Developed at the firm’s new Composites Technology Centre (MCTC) in England, the platform has been designed with a focus on lightness to offset the added weight of an electrified powertrain.
While it won’t be possible to fully cancel out the weight penalty of a hybrid system, CEO Mike Flewitt hopes to minimise it. He previously mentioned that his ambition was “to launch the hybrid at the same weight as the outgoing car”. He added: “We’re not going to hit that, but we’re going to be within 30-40kg. When you think the P1 hybrid system was 140kg, we've done a huge amount to manage the weight.”
It is said to use “world-first processes and techniques” in an effort to reduce weight while maintaining structural integrity and improving safety.

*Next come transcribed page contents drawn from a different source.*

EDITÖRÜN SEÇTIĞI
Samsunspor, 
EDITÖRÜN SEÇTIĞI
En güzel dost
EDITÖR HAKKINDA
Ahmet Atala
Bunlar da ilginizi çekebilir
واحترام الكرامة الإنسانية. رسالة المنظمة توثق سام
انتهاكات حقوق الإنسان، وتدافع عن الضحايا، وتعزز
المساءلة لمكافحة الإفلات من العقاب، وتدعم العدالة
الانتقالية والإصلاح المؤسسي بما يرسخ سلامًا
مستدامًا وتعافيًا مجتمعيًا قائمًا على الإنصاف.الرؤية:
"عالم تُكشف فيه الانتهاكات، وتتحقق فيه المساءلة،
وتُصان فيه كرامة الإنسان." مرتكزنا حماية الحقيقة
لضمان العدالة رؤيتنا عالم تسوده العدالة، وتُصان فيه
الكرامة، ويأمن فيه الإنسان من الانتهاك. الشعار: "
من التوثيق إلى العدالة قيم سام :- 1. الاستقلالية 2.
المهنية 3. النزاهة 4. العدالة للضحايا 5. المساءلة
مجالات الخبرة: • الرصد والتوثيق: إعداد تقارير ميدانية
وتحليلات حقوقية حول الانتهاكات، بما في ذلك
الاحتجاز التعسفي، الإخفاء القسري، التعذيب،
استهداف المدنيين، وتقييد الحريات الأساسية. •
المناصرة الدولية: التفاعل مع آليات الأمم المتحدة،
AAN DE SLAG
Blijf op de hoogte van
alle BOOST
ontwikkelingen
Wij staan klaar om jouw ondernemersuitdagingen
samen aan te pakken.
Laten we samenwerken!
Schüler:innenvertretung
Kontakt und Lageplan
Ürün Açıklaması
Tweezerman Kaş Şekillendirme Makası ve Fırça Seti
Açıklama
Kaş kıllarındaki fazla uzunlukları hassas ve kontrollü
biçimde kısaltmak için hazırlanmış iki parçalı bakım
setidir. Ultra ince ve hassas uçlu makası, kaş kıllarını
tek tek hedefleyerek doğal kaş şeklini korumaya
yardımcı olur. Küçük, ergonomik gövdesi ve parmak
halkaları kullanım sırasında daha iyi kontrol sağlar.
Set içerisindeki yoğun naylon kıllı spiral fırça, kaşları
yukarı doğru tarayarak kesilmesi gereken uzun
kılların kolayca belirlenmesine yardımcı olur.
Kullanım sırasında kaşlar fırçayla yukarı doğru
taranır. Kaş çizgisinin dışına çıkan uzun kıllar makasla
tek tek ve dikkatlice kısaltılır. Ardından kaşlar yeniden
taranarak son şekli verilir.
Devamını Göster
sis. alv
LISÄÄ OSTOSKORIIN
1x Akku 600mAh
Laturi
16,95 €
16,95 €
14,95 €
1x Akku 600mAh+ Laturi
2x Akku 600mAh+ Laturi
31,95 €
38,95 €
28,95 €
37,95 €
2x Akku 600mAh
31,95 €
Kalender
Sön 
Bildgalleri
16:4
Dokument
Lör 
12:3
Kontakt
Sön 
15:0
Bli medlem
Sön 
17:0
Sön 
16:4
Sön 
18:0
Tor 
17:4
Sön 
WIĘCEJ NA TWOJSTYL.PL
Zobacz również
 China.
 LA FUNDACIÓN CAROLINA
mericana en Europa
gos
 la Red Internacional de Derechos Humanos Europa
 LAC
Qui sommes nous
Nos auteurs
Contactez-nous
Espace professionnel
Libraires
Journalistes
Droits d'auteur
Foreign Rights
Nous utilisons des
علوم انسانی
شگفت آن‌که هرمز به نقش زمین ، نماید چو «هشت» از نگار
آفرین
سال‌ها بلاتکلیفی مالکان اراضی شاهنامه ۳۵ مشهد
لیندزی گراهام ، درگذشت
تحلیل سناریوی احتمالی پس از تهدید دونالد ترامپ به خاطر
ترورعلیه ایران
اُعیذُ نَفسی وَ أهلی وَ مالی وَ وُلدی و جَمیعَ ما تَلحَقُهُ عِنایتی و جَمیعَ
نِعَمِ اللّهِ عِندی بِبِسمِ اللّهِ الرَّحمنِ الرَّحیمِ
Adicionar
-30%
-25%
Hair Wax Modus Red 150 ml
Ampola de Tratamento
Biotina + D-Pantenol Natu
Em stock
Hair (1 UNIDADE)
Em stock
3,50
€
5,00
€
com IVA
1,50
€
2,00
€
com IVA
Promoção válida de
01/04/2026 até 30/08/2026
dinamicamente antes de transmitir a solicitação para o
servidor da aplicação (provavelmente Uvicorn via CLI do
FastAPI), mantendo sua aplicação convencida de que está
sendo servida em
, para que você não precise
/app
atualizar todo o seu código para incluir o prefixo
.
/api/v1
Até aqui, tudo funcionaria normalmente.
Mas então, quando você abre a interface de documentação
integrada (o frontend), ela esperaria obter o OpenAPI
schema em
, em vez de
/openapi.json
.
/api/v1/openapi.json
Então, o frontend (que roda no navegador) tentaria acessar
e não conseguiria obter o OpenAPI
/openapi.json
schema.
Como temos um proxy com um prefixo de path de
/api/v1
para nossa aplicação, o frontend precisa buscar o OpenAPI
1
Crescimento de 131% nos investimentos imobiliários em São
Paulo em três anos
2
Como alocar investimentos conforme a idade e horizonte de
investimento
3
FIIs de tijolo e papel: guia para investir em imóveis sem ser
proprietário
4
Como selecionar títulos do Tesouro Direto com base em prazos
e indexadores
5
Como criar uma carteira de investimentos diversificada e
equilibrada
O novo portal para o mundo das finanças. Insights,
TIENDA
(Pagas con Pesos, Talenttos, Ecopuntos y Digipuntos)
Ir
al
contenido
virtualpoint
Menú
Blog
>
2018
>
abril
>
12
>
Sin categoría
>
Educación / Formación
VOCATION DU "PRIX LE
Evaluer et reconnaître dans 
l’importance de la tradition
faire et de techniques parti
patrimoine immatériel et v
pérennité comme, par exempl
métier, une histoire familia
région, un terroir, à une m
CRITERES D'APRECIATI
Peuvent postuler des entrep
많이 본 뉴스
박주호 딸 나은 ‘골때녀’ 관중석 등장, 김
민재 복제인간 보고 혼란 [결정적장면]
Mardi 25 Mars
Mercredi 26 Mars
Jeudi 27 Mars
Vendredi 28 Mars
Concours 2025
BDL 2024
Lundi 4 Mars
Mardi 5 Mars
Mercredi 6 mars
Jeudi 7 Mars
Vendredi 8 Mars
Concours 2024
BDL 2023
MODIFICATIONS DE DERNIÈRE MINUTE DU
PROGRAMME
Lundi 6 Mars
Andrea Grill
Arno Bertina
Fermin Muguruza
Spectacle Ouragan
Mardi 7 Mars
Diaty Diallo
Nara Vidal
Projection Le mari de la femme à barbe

Software determines the ideal shape and orientation for each sheet of carbon-fibre, for example, to optimise the shell’s strength and weight.
How far along is the development of the new architecture?
A prototype of the new ‘Monocell’ architecture – codenamed PLT-MCTC-01 (Prototype Lightweight Tub, McLaren Composites Technology Centre, Number One) – left the Rs 486-crore MCTC facility in 2019, with a crash testing programme set to get underway ahead of the launch of the first new-generation car. McLaren previously said the new site’s workforce would swell from 60 workers to more than 200 when the architecture enters production.
Earlier this year, the company’s first hybrid Sports Series model (the P1 and Speedtail belong to the Ultimate Series line-up) was spotted in prototype form, revealing a production design similar to that of the McLaren GT from the Super Series. Current Sports Series models include the 600LT, 570S and 540C.
Who makes the carbon-fibre tubs for other McLarens?
Carbon-fibre tubs for the Speedtail hybrid hypercar and McLaren GT are produced by an Austrian firm called Carbo Tech, but MCTC will handle production of the new Monocell unit. The company is transitioning to a maker of electrified sportscars and will roll out hybrid powertrains with all of its Sports Series models, which will each be based on the new architecture.
What will the new car’s power output be like?
The as-yet-unnamed plug-in hybrid model will take its power from a twin-turbocharged petrol V6 mated to an electric motor of unknown capacity. Performance figures remain unconfirmed, but it’s expected to manage 32km of electric-only range from a single charge.
Why is the new lightweight carbon-fibre architecture so important?
McLaren CEO Mike Flewitt said: “The new ground-breaking vehicle architecture is every bit as revolutionary as the Monocell chassis we introduced with the company’s first car, the 12C, when we first embarked on making production vehicles a decade ago.
“This new, ultra-lightweight carbon-fibre chassis boasts greater structural integrity and higher levels of quality than ever before with our new MCTC facility quickly becoming recognised as a global centre of excellence in composite materials science and manufacturing.
“Our advanced expertise in lightweight composites processes and manufacturing, combined with our experience in cutting-edge battery technology and high-performance hybrid propulsion systems means we are ideally placed to deliver to customers levels of electrified high-performance motoring that, until now, have simply been unattainable.”